*** Data supplied ***

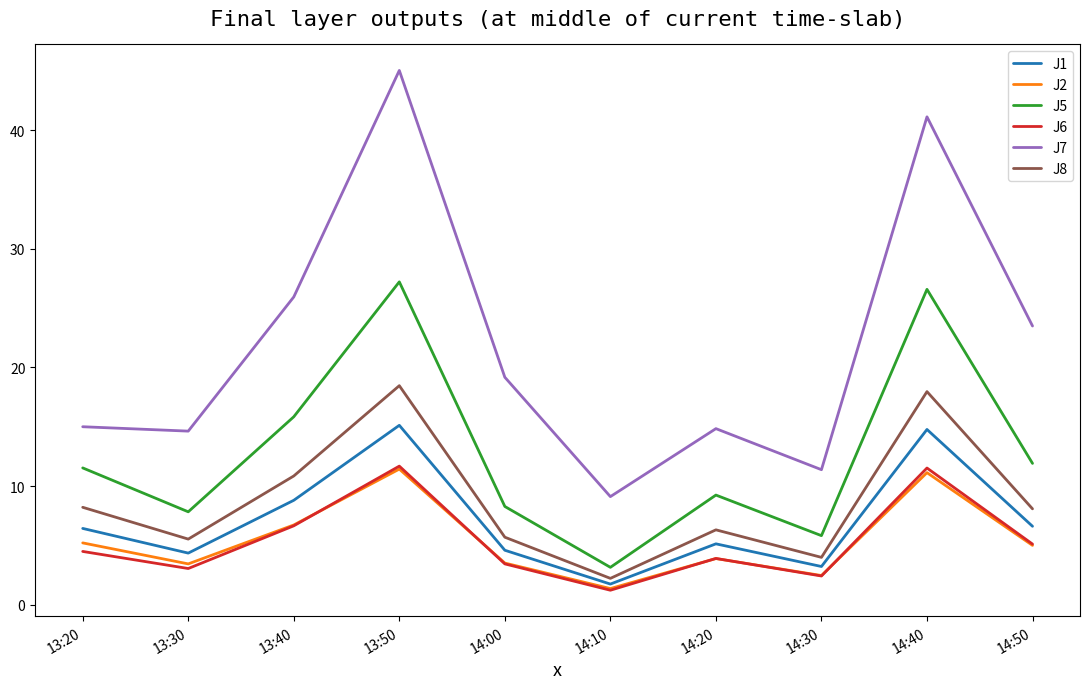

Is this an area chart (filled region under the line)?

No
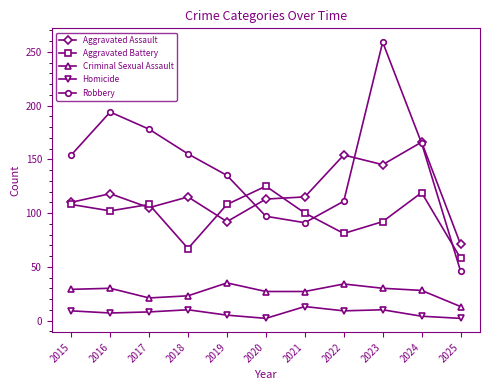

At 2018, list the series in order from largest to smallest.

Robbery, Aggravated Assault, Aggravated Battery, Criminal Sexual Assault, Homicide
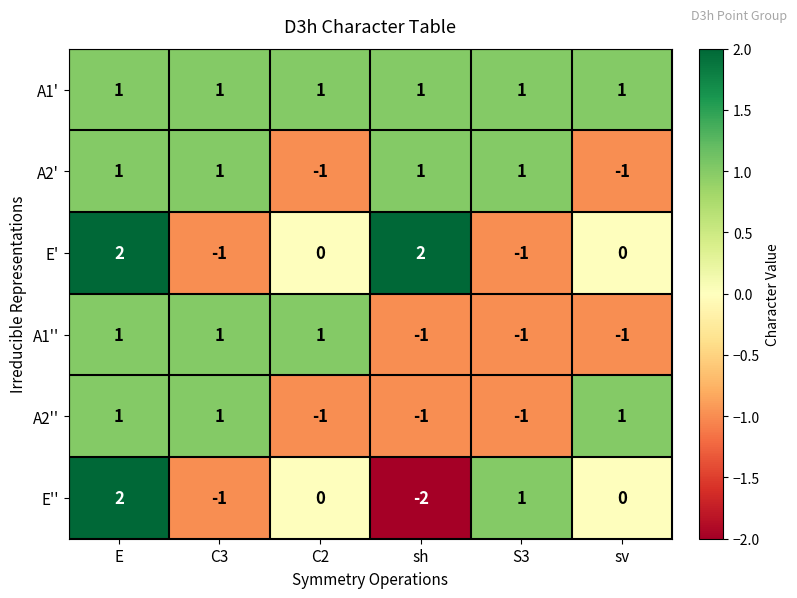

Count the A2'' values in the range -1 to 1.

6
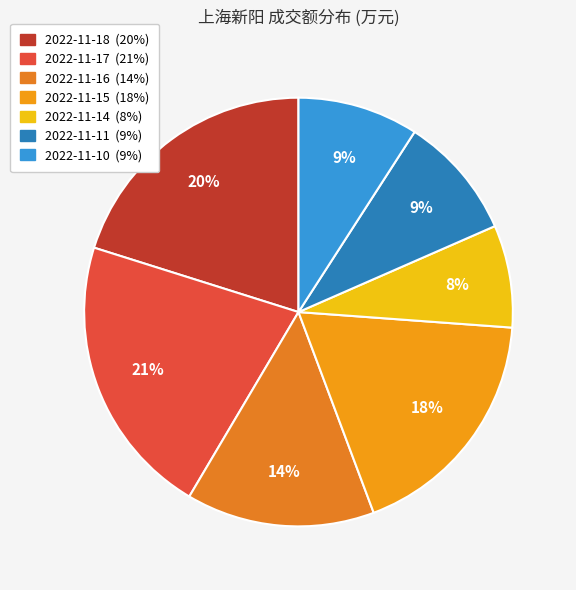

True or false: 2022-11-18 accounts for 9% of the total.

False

***

## Request
Write out the text lines from all of the items above as one numbered list, skipping blank lines and leaving out the pictures.

## Answer to the problem
1. Is this an area chart (filled region under the line)?
2. No
3. At 2018, list the series in order from largest to smallest.
4. Robbery, Aggravated Assault, Aggravated Battery, Criminal Sexual Assault, Homicide
5. Count the A2'' values in the range -1 to 1.
6. 6
7. True or false: 2022-11-18 accounts for 9% of the total.
8. False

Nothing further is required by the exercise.